Девушка ежится.
— Холодно, — жалуется она.
— Так надо. Иначе клей высохнет слишком быстро, — говорит ведьма, закручивая спираль вокруг девичьей шеи.
— У тебя есть тапочки? Кажется, мои слетели по дороге. Ох, конечно, у тебя их нет. Пожалуйста, закрой мне лодыжки. Я не хочу, чтобы и ты их видела.
Им фыркает.
— Лежи тихо. Притворись мертвой.
Девушка чихает. Им смывает с перчаток клей и трясет руками, чтобы смахнуть капли. Затем зачерпывает стекло. Она работает быстро — пальцы, как кисти каллиграфа, рисуют линии у висков — длинные волны, увенчанные морской пеной. Она красит брови девушки, превращая их в кремово-белые лепестки весенних цветов.
Мэй-шен бессмысленно смотрит в потолок, приколотая к доске, будто бабочка. Наконец она говорит:
— Дзян Кай-ху — добрый и богатый. Он позаботится обо мне. Будет любить даже без волос. Они отрастут, а до того я буду покрывать голову шарфом. Отдашь мне свой? Даже у такой, как ты, он должен быть — у каждой женщины.
Им выкладывает семь шариков у висков девушки и закручивает пряди, превращая их в раковины вокруг жемчужин.
— Думаешь, он тебя любит?
— Это ясно по его делам, — говорит Мэй-шен, и голос ее звучит повелительно. — В тайне ото всех он посылает мне нефритовые браслеты и чужеземные сладости. А еще пишет стихи красными чернилами.
— И ты любишь его так же сильно, как он тебя.
— Да, — беззаботно отвечает девушка. — Кай-ху не трясется, как его старик-отец. Он высокий и красивый.
— Похоже, плотская любовь — предел твоих мечтаний, — говорит ведьма, отодвигая ведро. Мэй-шен вздрагивает от скрежета.

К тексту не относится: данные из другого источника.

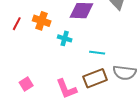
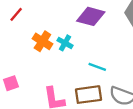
orange cross: (42, 21) -> (42, 41), moved

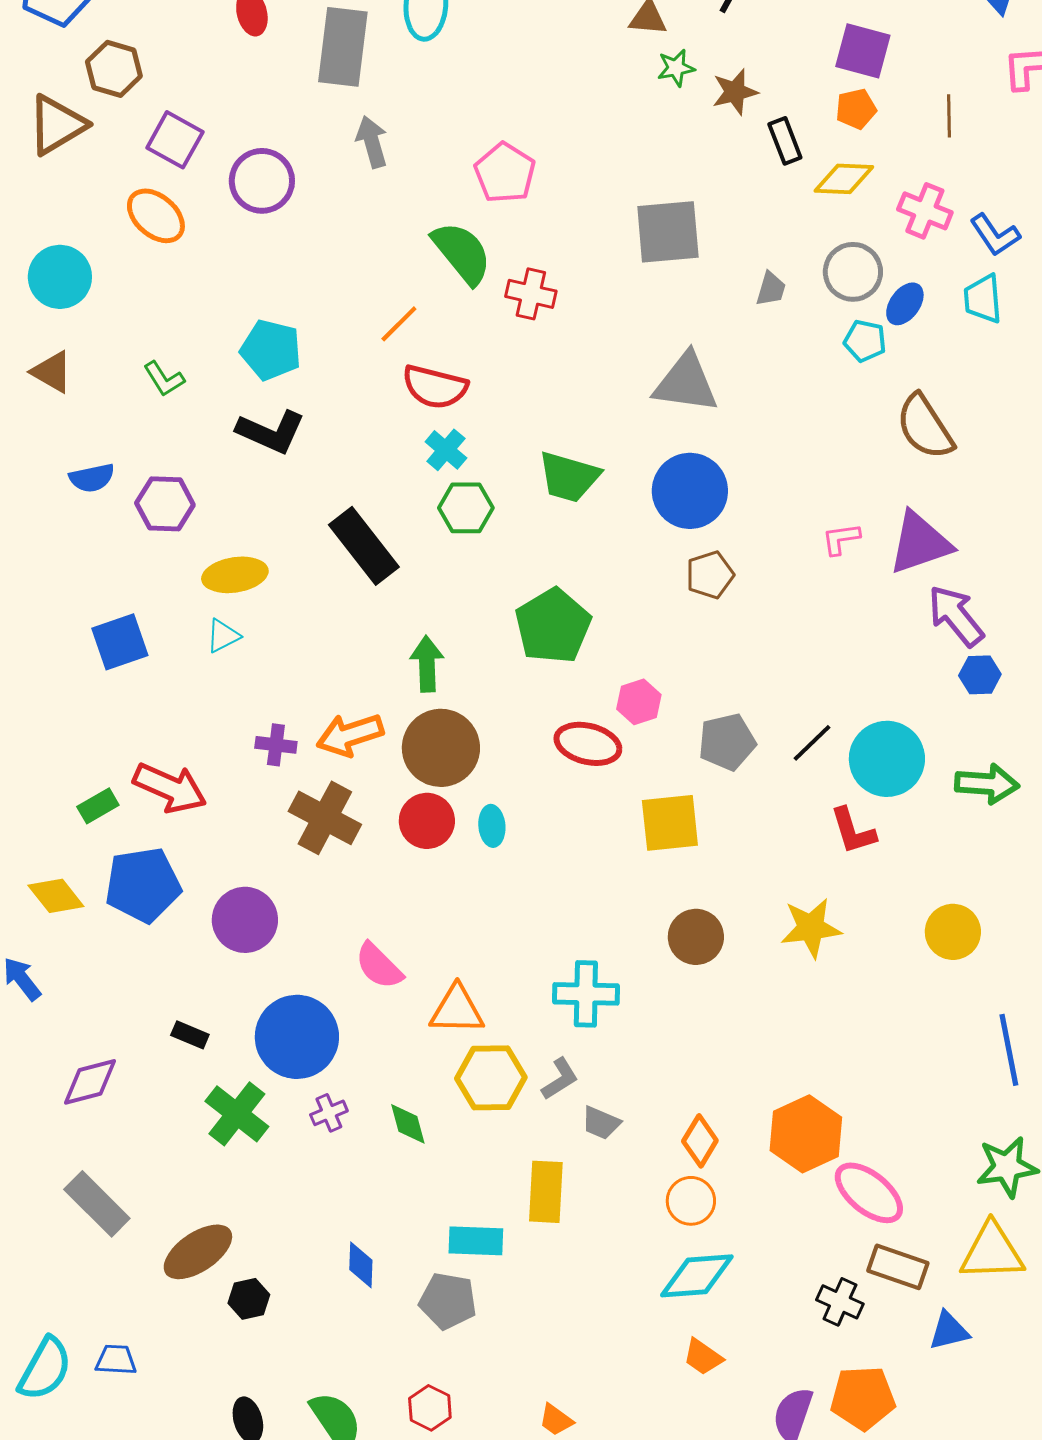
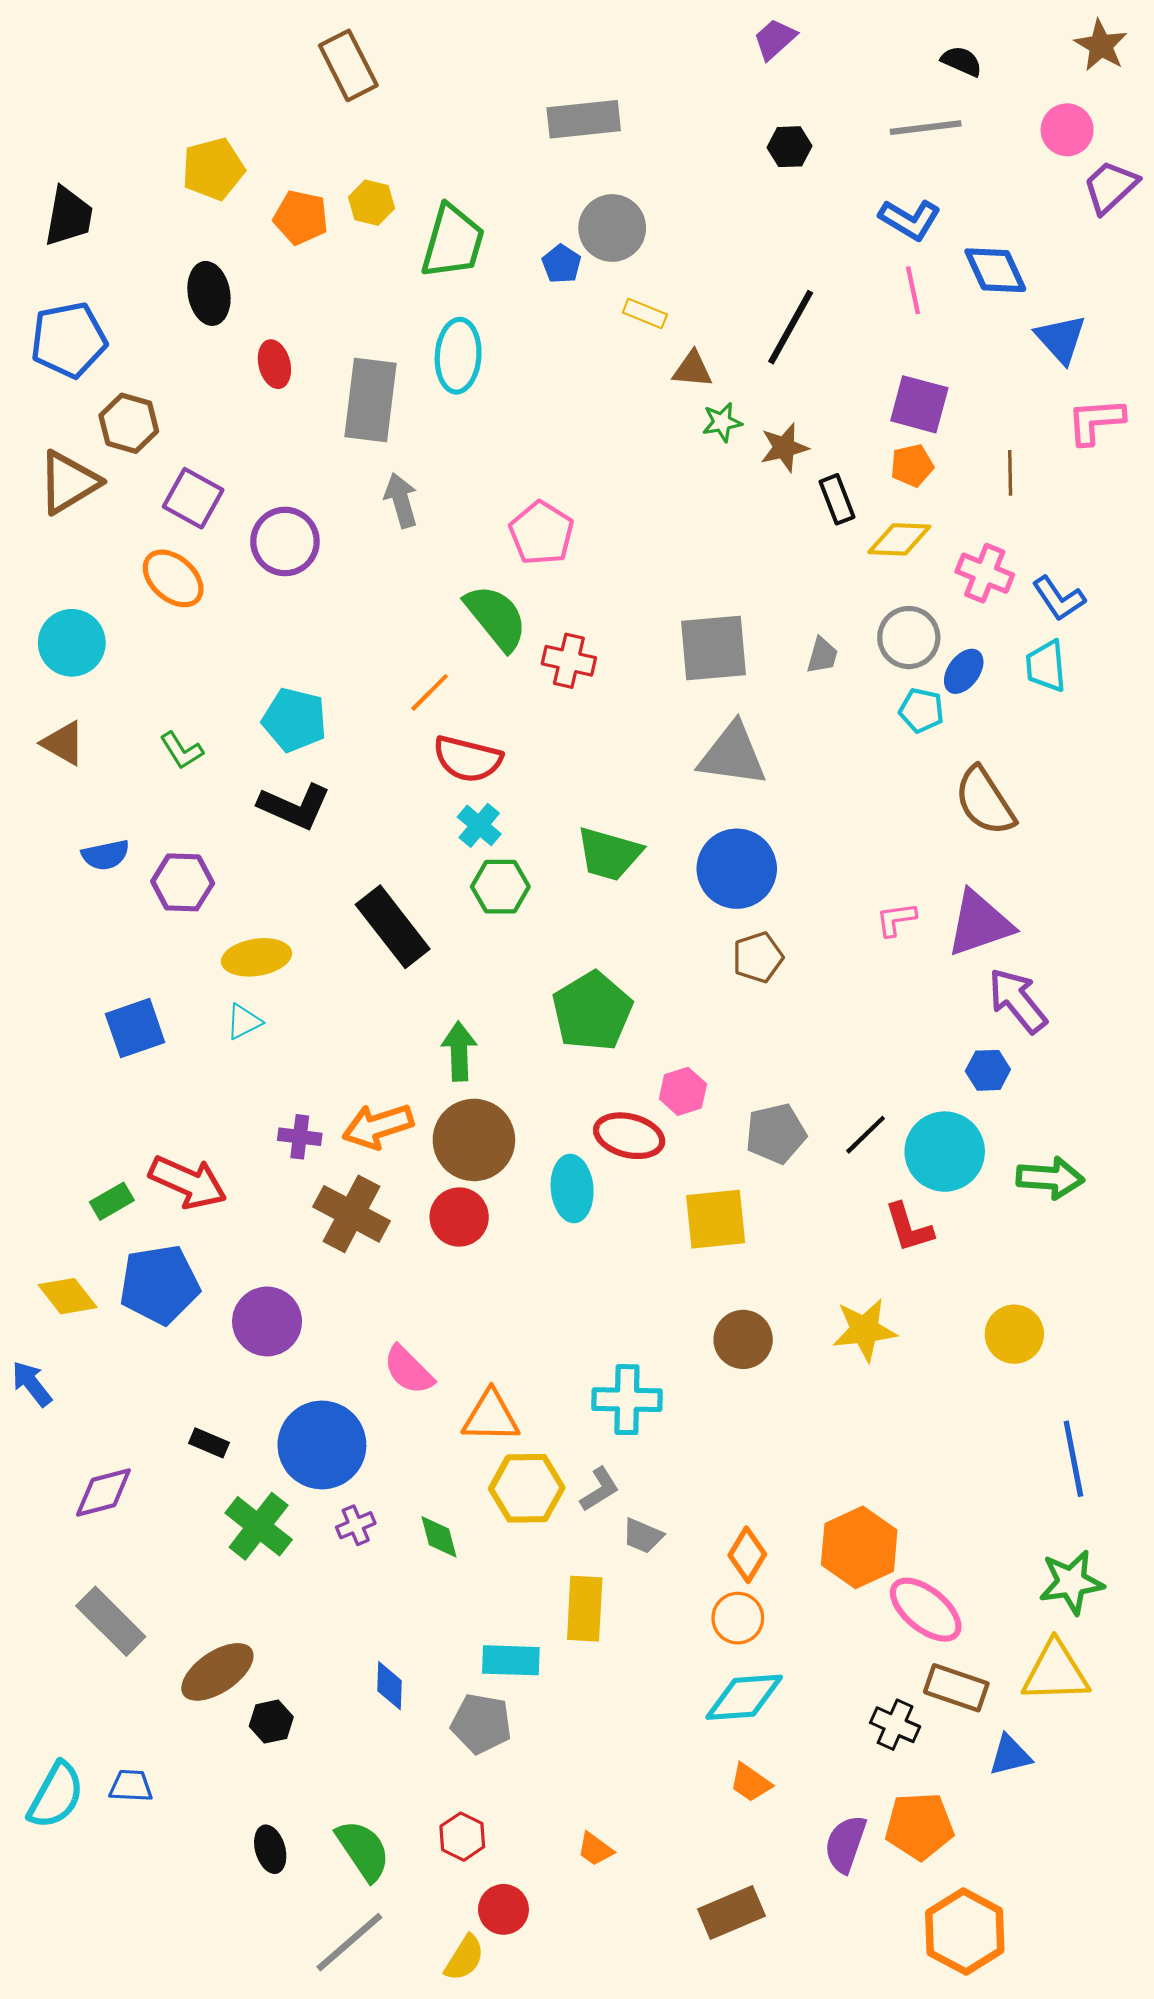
gray square: (668, 232) -> (714, 648), moved
blue hexagon: (980, 675) -> (988, 1070), moved
cyan ellipse: (492, 826) -> (572, 1188), moved, size x1.5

— Мне правда холодно, — жалуется она. — Можешь убрать гвозди, чтобы я вытянула ноги? Или помассируй их.
— Нет. Клей должен высохнуть. Теперь надо ждать. — Им смеется, медленно и хрипло, в ее голосе слышится ликование.
Девушка ежится, хмурится, но молчит.
Ведьма замирает у стола, поглаживая отрезанные пряди. В углу подвала капает вода. Вечер — любимое время Им. Торговцы на площади в последний раз нахваливают свой товар, благовонный дым плывет из богатых домов. Мэй-шен начинает говорить, но ведьма обрывает ее.
Когда ночь сгущается настолько, что лишь немногие могут что-то увидеть, Им говорит:
— Пора. Клей высох.
На самом деле он застыл давным-давно.
— И что теперь? — спрашивает девушка.
— Теперь всё, — говорит Им. Снимает фартук и повязывает алый платок поверх грязного серого платья. Засовывает ноги в разрезанные туфельки. Да, если ступать осторожно, их хватит надолго. Она подносит отрезанные пряди к голове, приглаживает и закрепляет их с помощью косичек. Покрывает лицо тонкой вуалью — плохая защита, но пока довольно и этого — она ведь не заблудится во тьме. Им сбрасывает грубые кожаные перчатки и натягивает другие — из мягкого красного шелка.